Symptom: You see the following error in your logs (it may sometimes be necessary to have set the -Djavax.net.debug=all system property before hand):

javax.net.ssl.SSLHandshakeException: java.security.cert.CertificateException: No subject alternative DNS name matching my.ldap.server found.

Problem: The enpoint identification (i.e. hostname verification) check is failing to validate the LDAP server’s certificate because its subject does not match the hostname specified in the LDAPS url.

Possible Solutions:

  • Make sure the server name used in the ldaps:// address of the LdapLoginModule’s userProvider matches that of the LDAP server’s certificate.

  • Have the LDAP server use a certificate with a subject (or at least a subject alternative name) that matches the server’s domain name (so the one used in the ldaps:// addresse of the LdapLoginModule).

  • Disable the endpoint identification (note that the endpoint identification is enabled by default since java version 1.8.0_181) in Bonita’s application server by adding the following system property to the java options in your application server’s environment setting file (e.g. <TOMCAT_HOME>/setup/tomcat-templates/setenv.sh(.bat)): -Dcom.sun.jndi.ldap.object.disableEndpointIdentification=true

Symptom: The following stacktrace appears in the Bonita server log:

javax.security.auth.login.FailedLoginException: Cannot bind to LDAP server
at com.sun.security.auth.module.LdapLoginModule.attemptAuthentication(LdapLoginModule.java:817)
at com.sun.security.auth.module.LdapLoginModule.login(LdapLoginModule.java:565)
...
Caused by: javax.naming.AuthenticationException: [LDAP: error code 49 - 80090308: LdapErr: DSID-XXXXXXXX, comment: AcceptSecurityContext error, data YYY, vZZZZ..]

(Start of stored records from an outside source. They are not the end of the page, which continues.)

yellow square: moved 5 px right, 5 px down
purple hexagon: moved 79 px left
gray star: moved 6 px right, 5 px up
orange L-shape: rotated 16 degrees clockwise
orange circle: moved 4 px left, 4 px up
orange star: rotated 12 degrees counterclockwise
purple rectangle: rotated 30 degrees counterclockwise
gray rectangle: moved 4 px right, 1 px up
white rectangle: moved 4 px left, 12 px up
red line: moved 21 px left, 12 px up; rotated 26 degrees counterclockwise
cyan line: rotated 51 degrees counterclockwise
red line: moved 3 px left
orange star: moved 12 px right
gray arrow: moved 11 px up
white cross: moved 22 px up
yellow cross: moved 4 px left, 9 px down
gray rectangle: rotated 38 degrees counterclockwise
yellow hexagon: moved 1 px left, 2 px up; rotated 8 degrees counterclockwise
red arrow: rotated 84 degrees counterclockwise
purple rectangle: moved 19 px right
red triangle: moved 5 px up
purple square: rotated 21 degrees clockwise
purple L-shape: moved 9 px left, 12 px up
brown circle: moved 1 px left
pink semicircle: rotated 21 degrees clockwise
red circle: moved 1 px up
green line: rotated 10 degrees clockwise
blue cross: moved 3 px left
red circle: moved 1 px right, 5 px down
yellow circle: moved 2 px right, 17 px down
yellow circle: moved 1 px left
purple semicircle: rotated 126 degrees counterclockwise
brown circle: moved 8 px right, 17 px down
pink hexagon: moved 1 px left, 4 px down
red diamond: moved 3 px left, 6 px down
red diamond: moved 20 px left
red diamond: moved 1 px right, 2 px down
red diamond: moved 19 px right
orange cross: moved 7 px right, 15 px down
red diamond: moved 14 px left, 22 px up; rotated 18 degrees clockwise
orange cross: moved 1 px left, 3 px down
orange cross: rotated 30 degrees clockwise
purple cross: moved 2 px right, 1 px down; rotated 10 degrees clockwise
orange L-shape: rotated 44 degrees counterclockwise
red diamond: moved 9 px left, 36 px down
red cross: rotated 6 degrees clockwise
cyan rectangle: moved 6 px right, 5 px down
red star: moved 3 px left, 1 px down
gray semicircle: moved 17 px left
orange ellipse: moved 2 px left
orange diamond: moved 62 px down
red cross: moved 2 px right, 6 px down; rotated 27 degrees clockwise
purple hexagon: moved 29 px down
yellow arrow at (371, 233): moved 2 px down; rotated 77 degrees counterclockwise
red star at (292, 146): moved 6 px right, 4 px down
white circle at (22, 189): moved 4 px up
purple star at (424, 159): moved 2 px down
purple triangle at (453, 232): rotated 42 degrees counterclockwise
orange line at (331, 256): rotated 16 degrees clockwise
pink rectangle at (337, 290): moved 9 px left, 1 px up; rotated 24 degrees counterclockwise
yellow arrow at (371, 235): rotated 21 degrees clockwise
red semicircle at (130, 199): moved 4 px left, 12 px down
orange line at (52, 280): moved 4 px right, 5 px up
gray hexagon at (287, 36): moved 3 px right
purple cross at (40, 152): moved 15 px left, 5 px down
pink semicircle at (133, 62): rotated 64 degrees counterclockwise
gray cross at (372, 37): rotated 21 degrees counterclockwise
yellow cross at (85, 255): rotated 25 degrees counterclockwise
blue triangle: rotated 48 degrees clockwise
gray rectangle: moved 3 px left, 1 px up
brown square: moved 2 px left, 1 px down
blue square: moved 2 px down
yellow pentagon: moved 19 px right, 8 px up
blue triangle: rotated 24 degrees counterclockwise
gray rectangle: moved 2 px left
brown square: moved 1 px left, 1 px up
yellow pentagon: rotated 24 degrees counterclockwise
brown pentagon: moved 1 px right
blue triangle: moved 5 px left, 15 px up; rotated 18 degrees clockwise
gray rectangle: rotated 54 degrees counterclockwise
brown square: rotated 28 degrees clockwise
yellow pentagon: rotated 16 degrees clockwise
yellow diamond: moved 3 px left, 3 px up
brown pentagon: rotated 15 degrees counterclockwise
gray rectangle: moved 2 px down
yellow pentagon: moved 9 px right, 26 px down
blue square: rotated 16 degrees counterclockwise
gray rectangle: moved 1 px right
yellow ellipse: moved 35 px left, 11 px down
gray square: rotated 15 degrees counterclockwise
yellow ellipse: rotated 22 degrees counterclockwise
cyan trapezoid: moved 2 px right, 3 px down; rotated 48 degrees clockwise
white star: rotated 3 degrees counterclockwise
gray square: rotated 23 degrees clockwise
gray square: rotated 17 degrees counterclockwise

Problem: As per LDAP standard, error code 49 means: "Invalid credentials" (i.e. the user credentials presented in the bind operation are not valid).
When connecting to Active Directory, this error may appear for multiple reasons. The AD-specific error code is the one (YYY) after "data" in the error message:

AD error code Meaning

525

user not found

52e

invalid credentials

530

not permitted to logon at this time

531

not permitted to logon at this workstation

532

password expired

533

account disabled

701

account expired

773

user must reset password

775

user account locked

Possible Solutions:

  • 52e: invalid credentials
    LDAP: error code 49 - 80090308: LdapErr: DSID-0C0903A9, comment: AcceptSecurityContext error, data 52e, v1db1.
    This error code can have several root causes:

    • The user doesn’t exist in AD: in the JAAS configuration, verify the user filter and validate it using a tool such as Apache Directory Studio.

    • The username doesn’t include the domain name: in the JAAS configuration, make sure that the authIdentity value includes the domain name.

    • The user password provided is not correct.

  • 531: not permitted to logon at this workstation
    LDAP: error code 49 - 80090308: LdapErr: DSID-0C090446, comment: AcceptSecurityContext error, data 531, v4563
    This problem is related to the configuration of Workstation Restrictions in Microsoft Active Directory. This problem does not happen when Workstation Restrictions is disabled on Active Directory.
    In order to get over the error, there seem to be two possible solutions (to be handled by your Active Directory administrator):

    • Disable the workstations restrictions in AD

    • Add the hostname of the Active Directory server to "userWorkstations" attribute. (Note: If it is an AD cluster, you need to add each AD server.)